Nicodemus raised his eyebrows. “When do you lecture?”
“In half an hour,” Devin said with a glare that dared him to chide her. Fortunately, he knew enough to keep his mouth shut. When she spoke again, it was in a calmer voice. “Nico, tell me everything you know about Los.”
“I’m a cacographer too, you know. I never took theology either.”
“But you memorize everything Shannon says and fawn-”
“All right, all right. Back on the ancient continent there was a golden age when the Solar Empire… and that’s not the Neosolar Empire, which formed on this continent. Anyway, the original Solar Empire existed in peace with the gods. But someone committed a grave sin that enabled Los, then a powerful earth god, to become the first demon.”
“But what sin-”
Nicodemus shrugged. “Every religion has a different answer. Probably no one’s right; probably that knowledge was lost when our ancestors crossed the ocean. As wizards we hold to no belief and so are not bound to a religion or kingdom. All you need to know is that Los took a third of the deities to Mount Calax and turned them into demons. He made an army of all the demons and called it the Pandemonium. That’s where the word comes from: Pan, all, demonium, demons. So when we say the class was pandemonium we’re using hyperbole to-”
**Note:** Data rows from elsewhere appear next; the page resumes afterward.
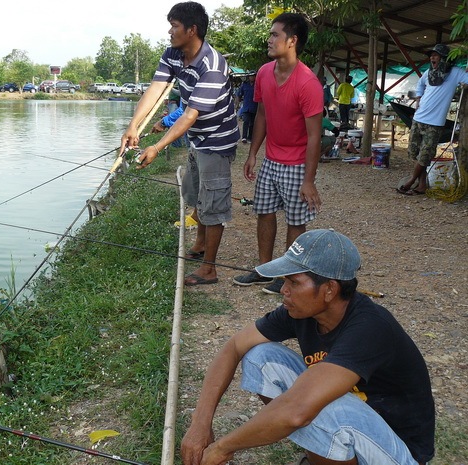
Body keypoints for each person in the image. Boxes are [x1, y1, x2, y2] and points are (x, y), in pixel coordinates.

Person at [181, 229, 435, 465]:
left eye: (293, 282)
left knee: (319, 406)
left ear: (329, 290)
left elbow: (297, 411)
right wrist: (200, 424)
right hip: (356, 424)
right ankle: (322, 453)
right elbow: (235, 346)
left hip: (398, 450)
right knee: (260, 357)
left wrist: (222, 448)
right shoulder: (300, 313)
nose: (284, 290)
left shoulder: (370, 327)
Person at [119, 1, 239, 286]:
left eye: (174, 26)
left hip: (217, 140)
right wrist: (133, 126)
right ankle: (199, 244)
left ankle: (209, 269)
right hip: (198, 138)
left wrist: (157, 147)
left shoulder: (211, 65)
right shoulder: (173, 54)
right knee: (195, 192)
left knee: (214, 201)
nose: (169, 32)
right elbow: (156, 88)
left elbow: (189, 115)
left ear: (191, 30)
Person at [232, 12, 322, 294]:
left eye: (275, 35)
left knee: (295, 221)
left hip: (296, 164)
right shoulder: (263, 73)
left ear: (292, 41)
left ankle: (289, 277)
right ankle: (264, 268)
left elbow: (314, 136)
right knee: (264, 212)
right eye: (270, 34)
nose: (269, 40)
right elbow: (262, 114)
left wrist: (309, 180)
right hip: (271, 159)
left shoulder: (308, 83)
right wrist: (253, 153)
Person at [397, 43, 468, 195]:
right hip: (418, 118)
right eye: (431, 55)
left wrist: (465, 76)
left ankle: (411, 181)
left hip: (434, 123)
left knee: (425, 155)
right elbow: (420, 84)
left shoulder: (455, 72)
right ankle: (422, 185)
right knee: (415, 153)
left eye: (436, 55)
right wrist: (418, 98)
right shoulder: (429, 73)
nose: (432, 57)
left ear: (444, 58)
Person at [236, 72, 258, 143]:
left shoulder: (257, 85)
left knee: (252, 123)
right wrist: (237, 104)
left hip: (254, 107)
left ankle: (250, 137)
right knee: (246, 121)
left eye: (253, 76)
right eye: (250, 76)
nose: (251, 77)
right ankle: (244, 137)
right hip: (246, 107)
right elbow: (239, 94)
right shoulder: (244, 85)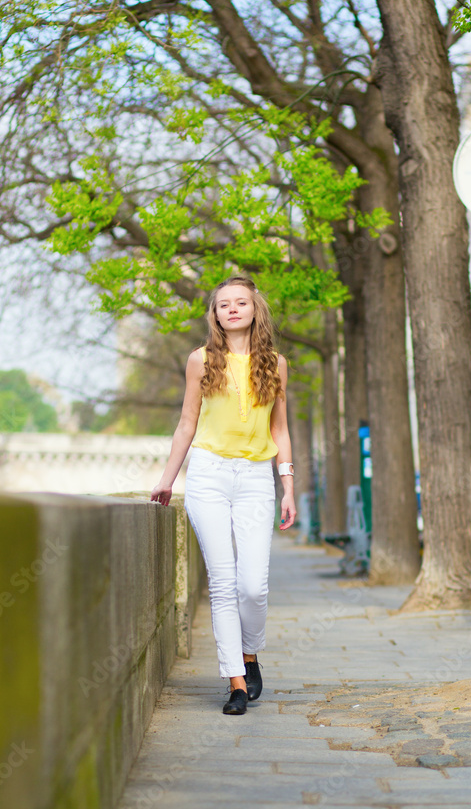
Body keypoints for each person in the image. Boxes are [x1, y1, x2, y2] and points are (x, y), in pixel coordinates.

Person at [150, 275, 296, 715]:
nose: (232, 309)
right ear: (214, 314)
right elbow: (187, 423)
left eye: (241, 302)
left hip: (255, 478)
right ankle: (235, 682)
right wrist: (167, 478)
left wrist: (288, 487)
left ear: (255, 310)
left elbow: (280, 430)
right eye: (224, 304)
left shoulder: (275, 364)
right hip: (208, 476)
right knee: (224, 581)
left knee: (253, 586)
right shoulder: (200, 360)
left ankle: (250, 654)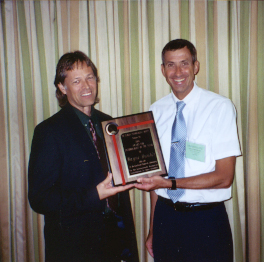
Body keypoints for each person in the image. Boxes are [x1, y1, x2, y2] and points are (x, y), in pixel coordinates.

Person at [135, 39, 241, 261]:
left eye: (184, 63)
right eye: (170, 65)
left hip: (206, 220)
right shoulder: (155, 110)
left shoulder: (220, 107)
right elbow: (157, 178)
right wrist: (153, 229)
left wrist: (169, 183)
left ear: (196, 66)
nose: (178, 72)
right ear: (163, 70)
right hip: (166, 219)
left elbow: (224, 177)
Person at [28, 51, 139, 262]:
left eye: (90, 77)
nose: (86, 86)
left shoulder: (111, 124)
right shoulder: (49, 131)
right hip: (74, 246)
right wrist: (94, 194)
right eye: (76, 81)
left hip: (116, 240)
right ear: (62, 87)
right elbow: (39, 199)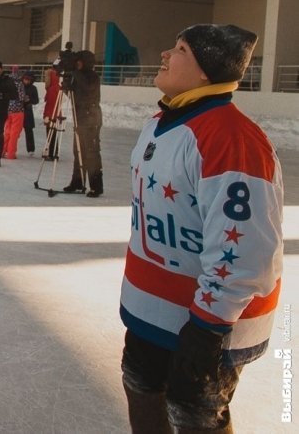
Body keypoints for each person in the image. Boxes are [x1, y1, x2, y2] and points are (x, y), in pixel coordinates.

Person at [120, 24, 283, 434]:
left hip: (204, 322)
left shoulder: (231, 138)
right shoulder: (160, 122)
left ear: (206, 71)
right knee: (141, 389)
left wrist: (210, 325)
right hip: (151, 313)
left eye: (179, 50)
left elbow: (246, 249)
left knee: (194, 418)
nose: (165, 54)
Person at [62, 50, 103, 197]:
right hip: (80, 117)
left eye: (79, 61)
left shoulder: (92, 76)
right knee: (78, 151)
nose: (77, 64)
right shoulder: (77, 75)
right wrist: (67, 84)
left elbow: (88, 88)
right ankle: (77, 182)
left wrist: (74, 73)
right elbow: (74, 95)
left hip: (92, 117)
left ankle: (96, 186)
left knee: (91, 152)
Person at [2, 66, 27, 159]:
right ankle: (11, 153)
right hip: (18, 111)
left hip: (8, 110)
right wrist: (25, 98)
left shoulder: (7, 82)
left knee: (7, 131)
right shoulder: (20, 84)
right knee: (14, 133)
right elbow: (21, 97)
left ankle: (2, 151)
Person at [42, 63, 62, 160]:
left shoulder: (51, 89)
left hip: (50, 115)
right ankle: (53, 151)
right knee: (53, 133)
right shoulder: (58, 87)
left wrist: (46, 116)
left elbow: (50, 105)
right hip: (55, 114)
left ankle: (51, 153)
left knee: (51, 133)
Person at [20, 71, 39, 156]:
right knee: (14, 131)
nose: (26, 81)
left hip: (28, 112)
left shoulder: (33, 88)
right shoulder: (19, 86)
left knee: (29, 130)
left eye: (28, 80)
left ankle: (31, 149)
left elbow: (36, 100)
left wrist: (29, 100)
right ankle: (10, 147)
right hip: (18, 110)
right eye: (25, 79)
“Blasted pisser-” Devin cut herself short and calmed down. “Nico, I get it. Could you just give me the history without your linguistic ramblings?”
Nicodemus grumbled about history and linguistic ramblings being the same thing before continuing. “So after Los formed the Pandemonium, there was a war between deities and demons called the Apocalypse. When it became clear the demons would win, the human deities built huge Exodus ships to cross the ocean. Somehow-no one’s sure how-a group of human heroes turned Los into stone. This bought the ships enough time to get out to sea. The demons, being bound to the ancient continent, couldn’t follow. Then a powerful wind called the Maelstrom scattered the Exodus ships. That’s why each of the current landfall kingdoms has people of different shapes and colorings.”
Devin narrowed her eyes. “In ancient kingdoms everyone looked the same?”
“More or less. Certainly someone like me with black hair and olive skin would not have come from the same kingdom as someone with your red hair and freckles.”